Stored data entries |
[Start of Attachment]
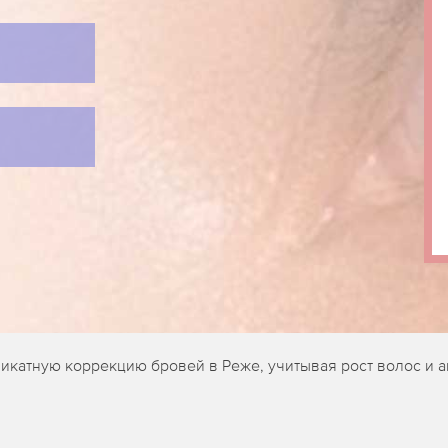
катную коррекцию бровей в Реже, учитывая рост волос и ан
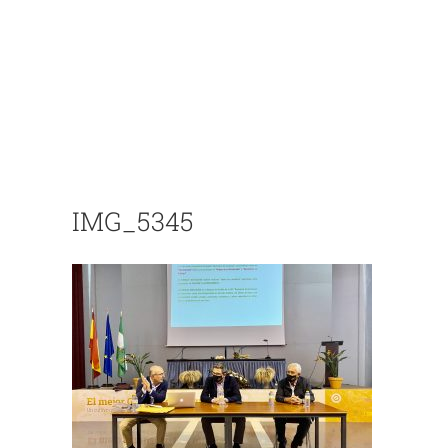
IMG_5345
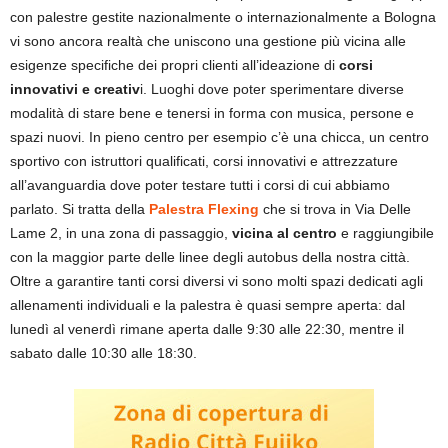
con palestre gestite nazionalmente o internazionalmente a Bologna
vi sono ancora realtà che uniscono una gestione più vicina alle
esigenze specifiche dei propri clienti all’ideazione di
corsi
innovativi e creativ
i. Luoghi dove poter sperimentare diverse
modalità di stare bene e tenersi in forma con musica, persone e
spazi nuovi. In pieno centro per esempio c’è una chicca, un centro
sportivo con istruttori qualificati, corsi innovativi e attrezzature
all’avanguardia dove poter testare tutti i corsi di cui abbiamo
parlato. Si tratta della
Palestra Flexing
che si trova in Via Delle
Lame 2, in una zona di passaggio,
vicina al centro
e raggiungibile
con la maggior parte delle linee degli autobus della nostra città.
Oltre a garantire tanti corsi diversi vi sono molti spazi dedicati agli
allenamenti individuali e la palestra è quasi sempre aperta: dal
lunedì al venerdì rimane aperta dalle 9:30 alle 22:30, mentre il
sabato dalle 10:30 alle 18:30.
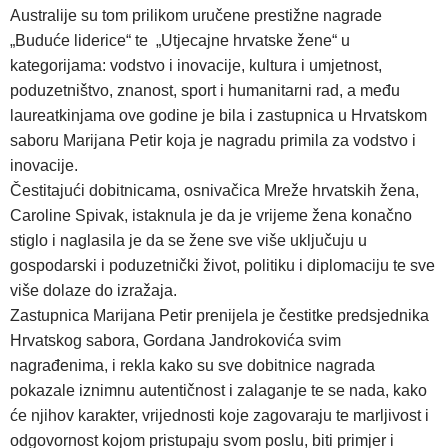
Australije su tom prilikom uručene prestižne nagrade
„Buduće liderice“ te „Utjecajne hrvatske žene“ u
kategorijama: vodstvo i inovacije, kultura i umjetnost,
poduzetništvo, znanost, sport i humanitarni rad, a među
laureatkinjama ove godine je bila i zastupnica u Hrvatskom
saboru Marijana Petir koja je nagradu primila za vodstvo i
inovacije.
Čestitajući dobitnicama, osnivačica Mreže hrvatskih žena,
Caroline Spivak, istaknula je da je vrijeme žena konačno
stiglo i naglasila je da se žene sve više uključuju u
gospodarski i poduzetnički život, politiku i diplomaciju te sve
više dolaze do izražaja.
Zastupnica Marijana Petir prenijela je čestitke predsjednika
Hrvatskog sabora, Gordana Jandrokovića svim
nagrađenima, i rekla kako su sve dobitnice nagrada
pokazale iznimnu autentičnost i zalaganje te se nada, kako
će njihov karakter, vrijednosti koje zagovaraju te marljivost i
odgovornost kojom pristupaju svom poslu, biti primjer i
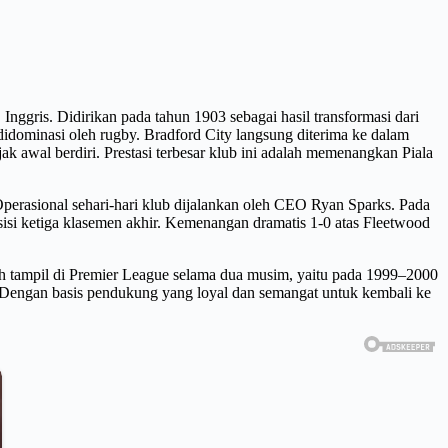
Inggris. Didirikan pada tahun 1903 sebagai hasil transformasi dari
idominasi oleh rugby. Bradford City langsung diterima ke dalam
 awal berdiri. Prestasi terbesar klub ini adalah memenangkan Piala
Operasional sehari-hari klub dijalankan oleh CEO Ryan Sparks. Pada
isi ketiga klasemen akhir. Kemenangan dramatis 1-0 atas Fleetwood
ah tampil di Premier League selama dua musim, yaitu pada 1999–2000
. Dengan basis pendukung yang loyal dan semangat untuk kembali ke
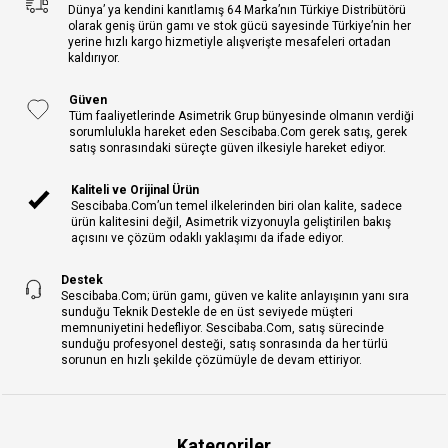
Dünya’ ya kendini kanıtlamış 64 Marka’nın Türkiye Distribütörü
olarak geniş ürün gamı ve stok gücü sayesinde Türkiye’nin her
yerine hızlı kargo hizmetiyle alışverişte mesafeleri ortadan
kaldırıyor.
Güven
Tüm faaliyetlerinde Asimetrik Grup bünyesinde olmanın verdiği
sorumlulukla hareket eden Sescibaba.Com gerek satış, gerek
satış sonrasındaki süreçte güven ilkesiyle hareket ediyor.
Kaliteli ve Orijinal Ürün
Sescibaba.Com’un temel ilkelerinden biri olan kalite, sadece
ürün kalitesini değil, Asimetrik vizyonuyla geliştirilen bakış
açısını ve çözüm odaklı yaklaşımı da ifade ediyor.
Destek
Sescibaba.Com; ürün gamı, güven ve kalite anlayışının yanı sıra
sunduğu Teknik Destekle de en üst seviyede müşteri
memnuniyetini hedefliyor. Sescibaba.Com, satış sürecinde
sunduğu profesyonel desteği, satış sonrasında da her türlü
sorunun en hızlı şekilde çözümüyle de devam ettiriyor.
Kategoriler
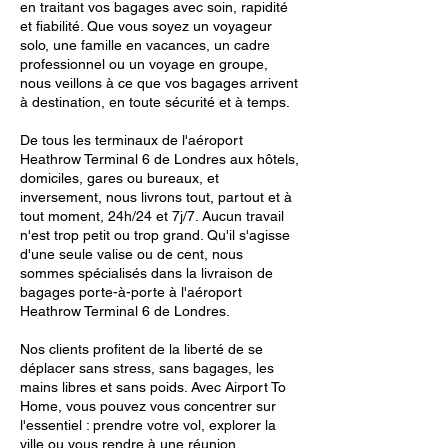
en traitant vos bagages avec soin, rapidité
et fiabilité. Que vous soyez un voyageur
solo, une famille en vacances, un cadre
professionnel ou un voyage en groupe,
nous veillons à ce que vos bagages arrivent
à destination, en toute sécurité et à temps.
De tous les terminaux de l'aéroport
Heathrow Terminal 6 de Londres aux hôtels,
domiciles, gares ou bureaux, et
inversement, nous livrons tout, partout et à
tout moment, 24h/24 et 7j/7. Aucun travail
n'est trop petit ou trop grand. Qu'il s'agisse
d'une seule valise ou de cent, nous
sommes spécialisés dans la livraison de
bagages porte-à-porte à l'aéroport
Heathrow Terminal 6 de Londres.
Nos clients profitent de la liberté de se
déplacer sans stress, sans bagages, les
mains libres et sans poids. Avec Airport To
Home, vous pouvez vous concentrer sur
l'essentiel : prendre votre vol, explorer la
ville ou vous rendre à une réunion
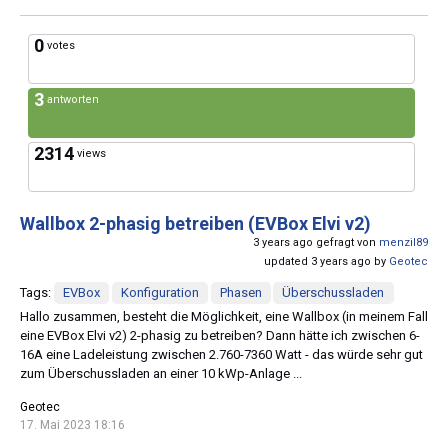
0
votes
3
antworten
2314
views
Wallbox 2-phasig betreiben (EVBox Elvi v2)
3 years ago gefragt von
menzil89
updated 3 years ago by
Geotec
Tags:
EVBox
Konfiguration
Phasen
Überschussladen
Hallo zusammen, besteht die Möglichkeit, eine Wallbox (in meinem Fall
eine EVBox Elvi v2) 2-phasig zu betreiben? Dann hätte ich zwischen 6-
16A eine Ladeleistung zwischen 2.760-7360 Watt - das würde sehr gut
zum Überschussladen an einer 10 kWp-Anlage ...
Geotec
17. Mai 2023 18:16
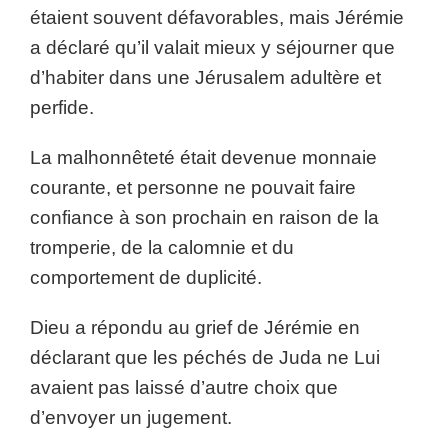
étaient souvent défavorables, mais Jérémie
a déclaré qu’il valait mieux y séjourner que
d’habiter dans une Jérusalem adultère et
perfide.
La malhonnêteté était devenue monnaie
courante, et personne ne pouvait faire
confiance à son prochain en raison de la
tromperie, de la calomnie et du
comportement de duplicité.
Dieu a répondu au grief de Jérémie en
déclarant que les péchés de Juda ne Lui
avaient pas laissé d’autre choix que
d’envoyer un jugement.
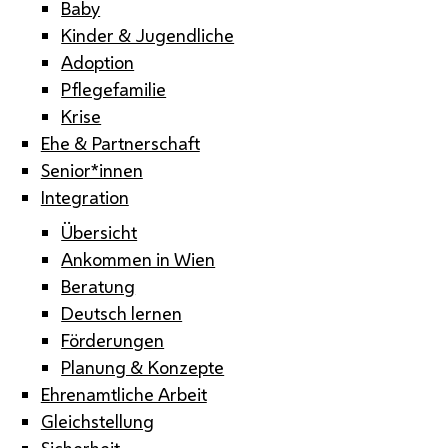
Baby
Kinder & Jugendliche
Adoption
Pflegefamilie
Krise
Ehe & Partnerschaft
Senior*innen
Integration
Übersicht
Ankommen in Wien
Beratung
Deutsch lernen
Förderungen
Planung & Konzepte
Ehrenamtliche Arbeit
Gleichstellung
Sicherheit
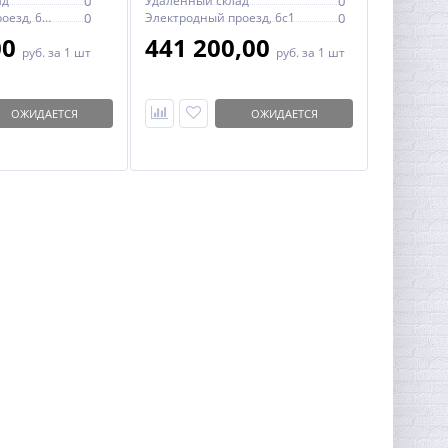
ад
0
Удаленный склад
0
Электродный проезд, 6с1
0
Электродный проезд, 6с1
0
00
441 200,00
руб.
за 1 шт
руб.
за 1 шт
ОЖИДАЕТСЯ
ОЖИДАЕТСЯ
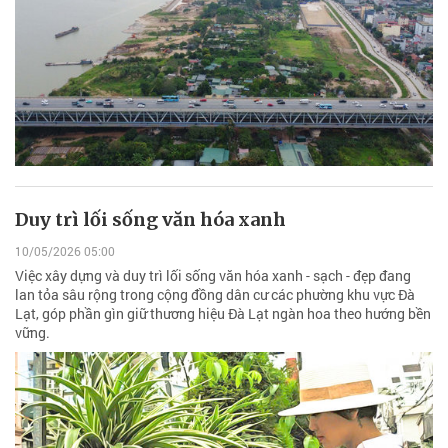
Duy trì lối sống văn hóa xanh
10/05/2026 05:00
Việc xây dựng và duy trì lối sống văn hóa xanh - sạch - đẹp đang
lan tỏa sâu rộng trong cộng đồng dân cư các phường khu vực Đà
Lạt, góp phần gìn giữ thương hiệu Đà Lạt ngàn hoa theo hướng bền
vững.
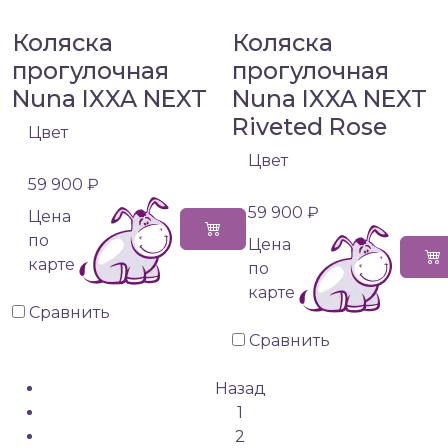
Коляска
Коляска
прогулочная
прогулочная
Nuna IXXA NEXT
Nuna IXXA NEXT
Riveted Rose
Цвет
Цвет
59 900 ₽
59 900 ₽
Цена
по
Цена
карте
по
карте
Сравнить
Сравнить
Назад
1
2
[End of Attachment]
Task brief |
Find each line in the listing above that contains the string "oleh", and copy those lines.

Response area |
idominasi oleh rugby. Bradford City langsung diterima ke dalam
Operasional sehari-hari klub dijalankan oleh CEO Ryan Sparks. Pada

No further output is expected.